## Begin

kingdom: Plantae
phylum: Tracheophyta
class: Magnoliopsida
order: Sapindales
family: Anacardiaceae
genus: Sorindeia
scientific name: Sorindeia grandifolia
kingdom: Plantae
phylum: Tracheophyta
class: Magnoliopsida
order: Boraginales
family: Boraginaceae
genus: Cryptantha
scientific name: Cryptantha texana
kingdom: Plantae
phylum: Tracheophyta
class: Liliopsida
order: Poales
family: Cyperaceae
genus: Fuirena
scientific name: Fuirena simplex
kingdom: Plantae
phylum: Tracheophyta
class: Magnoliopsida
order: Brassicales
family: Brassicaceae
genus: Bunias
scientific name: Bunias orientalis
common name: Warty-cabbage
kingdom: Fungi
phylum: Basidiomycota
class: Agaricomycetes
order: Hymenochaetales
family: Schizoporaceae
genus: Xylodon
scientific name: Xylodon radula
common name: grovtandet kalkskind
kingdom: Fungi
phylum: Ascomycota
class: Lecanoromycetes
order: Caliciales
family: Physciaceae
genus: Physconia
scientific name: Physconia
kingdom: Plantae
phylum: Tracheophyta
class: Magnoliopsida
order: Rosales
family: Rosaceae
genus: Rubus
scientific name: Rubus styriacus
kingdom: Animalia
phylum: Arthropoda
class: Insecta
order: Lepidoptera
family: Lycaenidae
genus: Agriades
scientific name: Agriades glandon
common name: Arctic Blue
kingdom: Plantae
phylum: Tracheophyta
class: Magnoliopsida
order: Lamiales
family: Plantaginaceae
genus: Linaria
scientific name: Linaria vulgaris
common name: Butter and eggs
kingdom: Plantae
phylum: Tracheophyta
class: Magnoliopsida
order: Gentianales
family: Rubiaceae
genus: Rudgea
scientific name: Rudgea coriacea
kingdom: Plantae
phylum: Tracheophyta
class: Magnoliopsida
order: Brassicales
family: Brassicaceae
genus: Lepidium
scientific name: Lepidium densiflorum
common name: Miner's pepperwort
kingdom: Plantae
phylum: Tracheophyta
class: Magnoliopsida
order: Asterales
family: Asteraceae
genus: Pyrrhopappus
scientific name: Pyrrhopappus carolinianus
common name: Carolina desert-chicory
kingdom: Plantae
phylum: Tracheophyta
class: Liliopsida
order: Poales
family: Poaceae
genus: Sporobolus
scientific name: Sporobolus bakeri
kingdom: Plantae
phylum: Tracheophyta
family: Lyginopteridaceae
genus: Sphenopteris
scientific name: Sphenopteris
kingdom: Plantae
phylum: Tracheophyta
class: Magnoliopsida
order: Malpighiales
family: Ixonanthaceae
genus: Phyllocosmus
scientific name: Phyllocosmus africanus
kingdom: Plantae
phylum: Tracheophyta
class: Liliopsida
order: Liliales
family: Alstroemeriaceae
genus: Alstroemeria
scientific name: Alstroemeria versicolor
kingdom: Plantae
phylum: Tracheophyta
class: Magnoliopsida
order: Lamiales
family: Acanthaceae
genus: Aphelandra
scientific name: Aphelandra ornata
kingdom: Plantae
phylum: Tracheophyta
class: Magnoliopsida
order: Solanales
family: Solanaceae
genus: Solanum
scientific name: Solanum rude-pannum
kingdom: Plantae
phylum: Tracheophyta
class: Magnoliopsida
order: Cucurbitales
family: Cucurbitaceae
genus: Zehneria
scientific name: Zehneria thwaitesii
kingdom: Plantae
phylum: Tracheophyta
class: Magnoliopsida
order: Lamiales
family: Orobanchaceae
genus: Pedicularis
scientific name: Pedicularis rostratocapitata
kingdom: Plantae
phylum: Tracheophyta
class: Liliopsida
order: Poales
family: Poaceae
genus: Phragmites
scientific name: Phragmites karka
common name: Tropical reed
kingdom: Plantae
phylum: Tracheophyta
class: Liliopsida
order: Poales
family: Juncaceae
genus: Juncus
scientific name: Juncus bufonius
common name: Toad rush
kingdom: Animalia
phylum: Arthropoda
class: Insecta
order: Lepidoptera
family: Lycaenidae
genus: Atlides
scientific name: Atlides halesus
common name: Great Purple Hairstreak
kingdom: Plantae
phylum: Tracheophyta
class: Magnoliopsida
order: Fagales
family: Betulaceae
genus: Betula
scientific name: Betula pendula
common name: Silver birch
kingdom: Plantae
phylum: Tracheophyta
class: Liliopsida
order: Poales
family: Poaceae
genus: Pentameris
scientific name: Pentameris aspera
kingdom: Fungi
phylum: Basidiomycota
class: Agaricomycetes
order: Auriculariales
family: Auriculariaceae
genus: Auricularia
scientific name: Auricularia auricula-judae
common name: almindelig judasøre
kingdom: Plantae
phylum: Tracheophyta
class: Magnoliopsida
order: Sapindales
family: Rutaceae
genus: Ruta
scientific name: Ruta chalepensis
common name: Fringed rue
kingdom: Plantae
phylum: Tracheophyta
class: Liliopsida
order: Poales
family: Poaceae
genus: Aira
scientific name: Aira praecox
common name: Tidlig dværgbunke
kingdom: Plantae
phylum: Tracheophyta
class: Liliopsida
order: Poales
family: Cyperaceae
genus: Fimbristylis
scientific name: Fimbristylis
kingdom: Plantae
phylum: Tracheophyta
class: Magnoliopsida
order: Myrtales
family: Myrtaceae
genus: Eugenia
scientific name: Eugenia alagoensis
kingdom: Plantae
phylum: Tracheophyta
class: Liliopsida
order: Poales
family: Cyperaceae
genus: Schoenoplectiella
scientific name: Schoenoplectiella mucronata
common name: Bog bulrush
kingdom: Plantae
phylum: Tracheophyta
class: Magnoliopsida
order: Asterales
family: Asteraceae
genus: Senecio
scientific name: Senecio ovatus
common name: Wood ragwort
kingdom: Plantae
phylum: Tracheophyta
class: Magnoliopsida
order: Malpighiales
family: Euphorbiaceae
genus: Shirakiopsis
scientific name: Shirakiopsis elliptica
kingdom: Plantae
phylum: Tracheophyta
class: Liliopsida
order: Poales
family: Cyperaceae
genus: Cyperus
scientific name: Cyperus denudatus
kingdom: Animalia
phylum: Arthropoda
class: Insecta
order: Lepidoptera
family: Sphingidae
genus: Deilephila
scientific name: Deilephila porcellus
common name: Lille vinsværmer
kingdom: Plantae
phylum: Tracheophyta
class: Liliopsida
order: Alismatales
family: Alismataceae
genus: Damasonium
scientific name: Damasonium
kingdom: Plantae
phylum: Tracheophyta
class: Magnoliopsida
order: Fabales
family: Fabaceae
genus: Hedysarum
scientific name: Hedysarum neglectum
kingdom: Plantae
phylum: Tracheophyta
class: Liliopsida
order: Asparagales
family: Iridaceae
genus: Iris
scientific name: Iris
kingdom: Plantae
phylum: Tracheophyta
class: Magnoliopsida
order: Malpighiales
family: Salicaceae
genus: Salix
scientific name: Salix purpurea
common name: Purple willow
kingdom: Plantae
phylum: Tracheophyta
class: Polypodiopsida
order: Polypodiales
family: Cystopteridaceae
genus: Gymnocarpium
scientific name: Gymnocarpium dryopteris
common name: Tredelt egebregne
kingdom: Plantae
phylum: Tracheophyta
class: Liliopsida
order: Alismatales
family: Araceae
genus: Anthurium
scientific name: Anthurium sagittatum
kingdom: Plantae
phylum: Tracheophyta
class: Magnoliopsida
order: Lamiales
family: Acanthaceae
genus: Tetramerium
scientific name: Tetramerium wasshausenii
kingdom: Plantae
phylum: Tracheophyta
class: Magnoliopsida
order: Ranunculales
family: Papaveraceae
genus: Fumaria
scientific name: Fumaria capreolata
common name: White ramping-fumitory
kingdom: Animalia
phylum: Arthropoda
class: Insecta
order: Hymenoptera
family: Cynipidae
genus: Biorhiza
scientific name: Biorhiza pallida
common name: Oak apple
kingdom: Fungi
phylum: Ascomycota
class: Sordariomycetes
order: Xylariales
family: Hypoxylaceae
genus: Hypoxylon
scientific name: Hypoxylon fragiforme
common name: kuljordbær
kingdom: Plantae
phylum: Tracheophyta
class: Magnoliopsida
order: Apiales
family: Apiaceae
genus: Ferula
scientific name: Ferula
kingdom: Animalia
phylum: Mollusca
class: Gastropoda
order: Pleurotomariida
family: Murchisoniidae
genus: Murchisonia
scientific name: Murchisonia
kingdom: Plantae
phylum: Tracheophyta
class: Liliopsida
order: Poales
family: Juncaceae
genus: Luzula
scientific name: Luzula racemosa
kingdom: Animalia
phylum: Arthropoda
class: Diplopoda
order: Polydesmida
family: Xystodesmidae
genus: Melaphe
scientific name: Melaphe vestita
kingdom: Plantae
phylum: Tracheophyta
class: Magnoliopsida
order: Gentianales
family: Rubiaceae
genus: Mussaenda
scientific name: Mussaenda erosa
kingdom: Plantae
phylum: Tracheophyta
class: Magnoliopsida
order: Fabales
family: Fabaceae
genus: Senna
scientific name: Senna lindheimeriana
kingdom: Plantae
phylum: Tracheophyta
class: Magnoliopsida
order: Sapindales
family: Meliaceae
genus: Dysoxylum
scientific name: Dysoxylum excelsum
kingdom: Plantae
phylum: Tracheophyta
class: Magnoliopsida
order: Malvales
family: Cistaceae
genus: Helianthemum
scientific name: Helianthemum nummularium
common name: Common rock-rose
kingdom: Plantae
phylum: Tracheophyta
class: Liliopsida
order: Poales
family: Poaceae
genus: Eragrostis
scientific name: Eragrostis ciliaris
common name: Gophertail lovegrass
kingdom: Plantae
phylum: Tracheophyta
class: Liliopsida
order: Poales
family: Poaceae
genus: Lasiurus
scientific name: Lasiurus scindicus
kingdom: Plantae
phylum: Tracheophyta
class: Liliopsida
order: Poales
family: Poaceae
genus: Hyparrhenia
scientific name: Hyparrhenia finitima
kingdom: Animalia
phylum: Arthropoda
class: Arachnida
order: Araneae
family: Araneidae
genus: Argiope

## End

• [Task statement]: Reproduce the stretch of records from the line that contains "order: Ranunculales" through the line that contains "genus: Hypoxylon", renaming "common name" to "vernacular name" and leaving all else unchanged.

• [Result]:
order: Ranunculales
family: Papaveraceae
genus: Fumaria
scientific name: Fumaria capreolata
vernacular name: White ramping-fumitory
kingdom: Animalia
phylum: Arthropoda
class: Insecta
order: Hymenoptera
family: Cynipidae
genus: Biorhiza
scientific name: Biorhiza pallida
vernacular name: Oak apple
kingdom: Fungi
phylum: Ascomycota
class: Sordariomycetes
order: Xylariales
family: Hypoxylaceae
genus: Hypoxylon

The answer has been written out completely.